Dissociation – which self are you?
Do we all have multiple selves? Is this the same as Multiple Personality Disorder or can we suddenly find we have outgrown a self or find an unknown one has finally broken through to consciousness, ready to turn our present life on its head? To know what selves are we must define what they are not.Â
Selves are not facades even though characterisations can be.  Where a story teller or comic may use characterisations and have a strong sense of self or selves those with Borderline Personality Disorder (BPD) may have a poorly developed sense of self and so have many facades and no well defined personal self to return to. With a poorly defined self of self those with BPD may be more prone to ‘splitting’ than those with other personality traits though this does not mean all people experiencing splitting associated with PTSD will have a poorly defined sense of self or BPD. For example, those with Schizoid Personality Disorder experience a splitting off or detaching from the emotional self yet may have a strong intellectual self.
Involuntary avoidance, diversion, retaliation responses (as seen in Exposure Anxiety ) aren’t facades either, more an extreme difficulty in daring the expression of self in directly social interactions. With Exposure Anxiety the person can have a very cohesive sense of self but be unable to easily dare share it. Similar may be seen in the social awkwardness of those with Schizotypal Personality Disorder .
Roles are not selves, they are personas and we all have them as well as a self/selves.  In a mid life crisis it may be the roles we cast off, not the self, or it may be that in an emotional breakdown the roles cannot be adhered to and without them the self weakens or another self begins to emerge ready to create a new life in place of the old one.
Bipolar states are not selves though if one had Dissociative Identity Disorder (DID) then some selves may manifest more in a manic or depressive extreme.
Gender Identity Disorder is about having a gender identity different to that of your physical body but does not necessarily mean there will be male, female or genderless selves. However those with Dissociative Identity Disorder may commonly have selves which are of any gender regardless of the gender of the body.
Selves function as cohesive wholes but where there are multiple selves, their patterns of interests, distressses and their collective personality traits may deeply clash with that of other selves in the same body. A self can also remain dormant until triggered, even made redundant and kept down for years.

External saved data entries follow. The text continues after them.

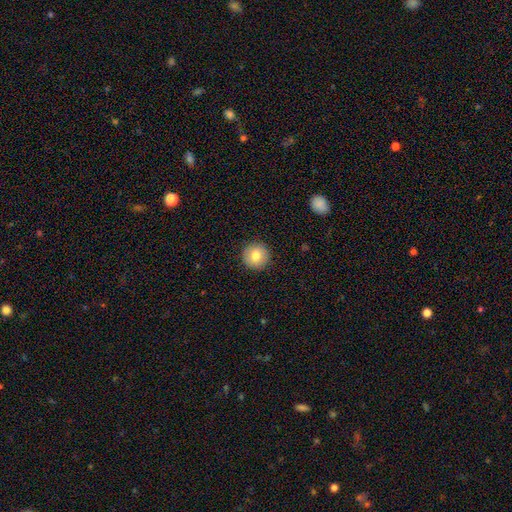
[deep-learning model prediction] This appears to be a smooth galaxy with no disk features (80%) that is round (95%). Merging: none (92%).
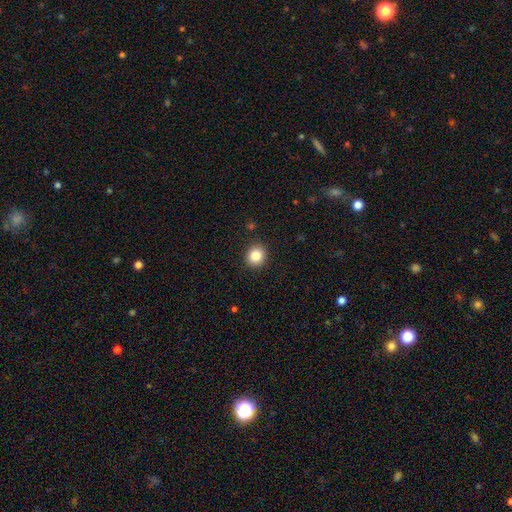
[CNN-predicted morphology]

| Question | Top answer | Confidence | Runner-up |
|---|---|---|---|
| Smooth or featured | smooth | 85% | star or artifact (10%) |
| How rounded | round | 82% | in between (17%) |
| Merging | none | 90% | minor disturbance (7%) |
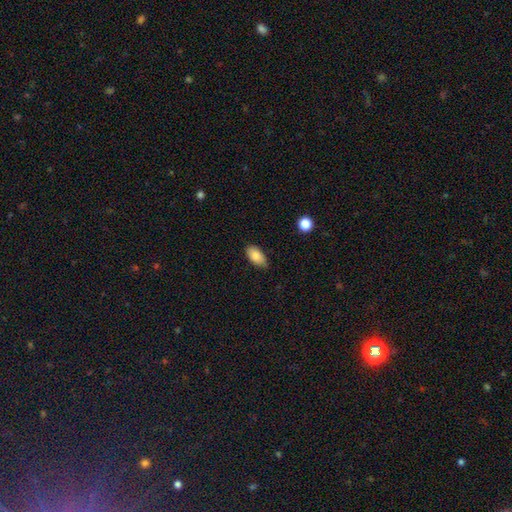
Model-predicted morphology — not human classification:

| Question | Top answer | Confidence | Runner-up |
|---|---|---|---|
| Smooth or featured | smooth | 84% | featured or disk (8%) |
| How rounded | in between | 92% | cigar-shaped (5%) |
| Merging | none | 82% | minor disturbance (14%) |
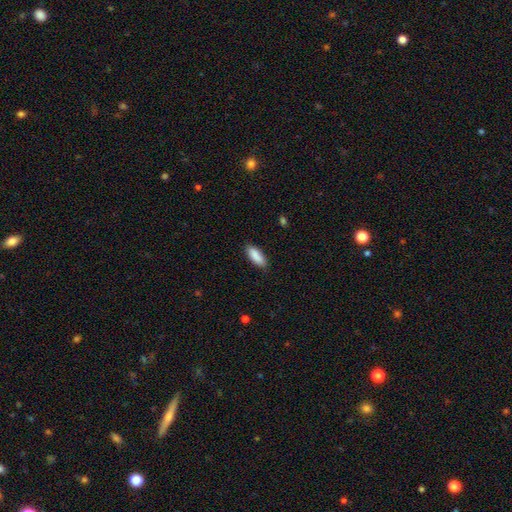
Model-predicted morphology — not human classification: Smooth or featured? Predicted: smooth (p=0.89). How rounded? Predicted: in between (p=0.70). Merging? Predicted: none (p=0.86).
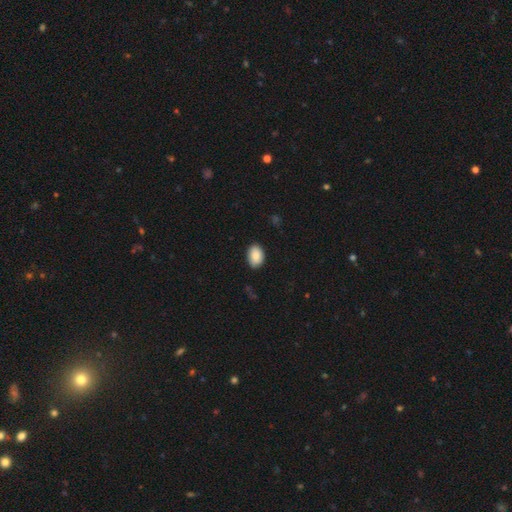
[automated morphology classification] Q: Smooth or featured?
A: smooth (88%); runner-up: star or artifact (7%)
Q: How rounded?
A: in between (85%); runner-up: round (14%)
Q: Merging?
A: none (87%); runner-up: minor disturbance (10%)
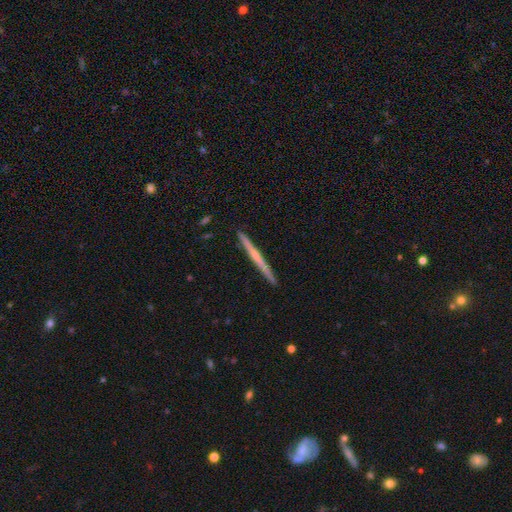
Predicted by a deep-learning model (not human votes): The model was most divided on "edge-on bulge": rounded: 51%, none: 45%, boxy: 4%. More confident: edge-on disk — yes (98%); merging — none (92%); smooth or featured — featured or disk (67%).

Selves are identities but roles can be identities too. Dissociative Identity Disorder is where someone has multiple identities which are all experienced as competing selves. Those with PTSD can experience dissociation and form dual identities; the everyday life one grounded in the present and those of one or more selves who experienced the trauma or traumas associated with PTSD. If someone was born into a severely abusive, threatening or traumatic environment, then there may be such a multitude of PTSD episodes that the person may have many selves associated with those episodes as well as the one trying to live in the present day ‘daily life’.
Donna Williams, Dip Ed, BA Hons.
Author, artist, singer-songwriter, screenwriter.
Autism consultant and public speaker.
http://www.myspace.com/nobodynowherethefilm
http://www.donnawilliams.net
http://www.aspinauts.com
Hello Donna,
I am interested what your response would be to claims by some clinical psychologists that dissociative identity disorder doesn’t actually exist in nature, and that all cases are the result of iatrogenesis, in particular from suggestive hypnosis and the like.
Hi Lev,
I certainly think MPD had these claims levelled at it. I feel DID was more realistic a description, because it talks of identities rather than personalities.
I have worked people with Borderline who identified with MPD but interestingly resented the term DID… go figure.
I have met three people formally dx’d with DID, two of whom were also Borderlines, one of whom was not.
I feel Borderlines can be highly suggestible so would be more at risk of therapist suggestion than those with other personality disorders, although those who are Schizotypal are also known to be highly suggestible, particularly regarding issues like the supernatural and spirituality.
I had no formal dx of DID but was dx’d with PTSD by one of my therapists.
I personally question whether DID is distinguishable from PTSD and consider true DID as a developmental complication of long term inescapable trauma during the essential formative years, resulting in so many PTSD triggers that it becomes hard for the person to build a single identity.
Do I think suggestion of MPD or DID provides unscrupulous shrinks a chance to line their pockets through creating the ideal long term patient? Yep.
Do I think most shrinks are more scrupulous and professional than that? Yep.
Do I think there are highly suggestible, even bored or poorly developed personalities who are drawn to something as exotic as DID or so geared for entanglement as to want an intensive long term relationship with a shrink exploring it with them? Yep.
Do I think that accounts for all cases of severe PTSD with dissociative complications effecting identity? No.
It’s sort of parallel with the autism field. ie: does autism exist or is it generated by the media, the product of bad parenting, of neglect etc.
Hi Donna,
Can I just ask what PTSD stands for?
Post Traumatic Stress Disorder.
Thanks. Now your blog makes sense!
I’m wondering how common you think PTSD is for adults with a ‘autistic mix’ who grew up undiagnosed and misunderstood?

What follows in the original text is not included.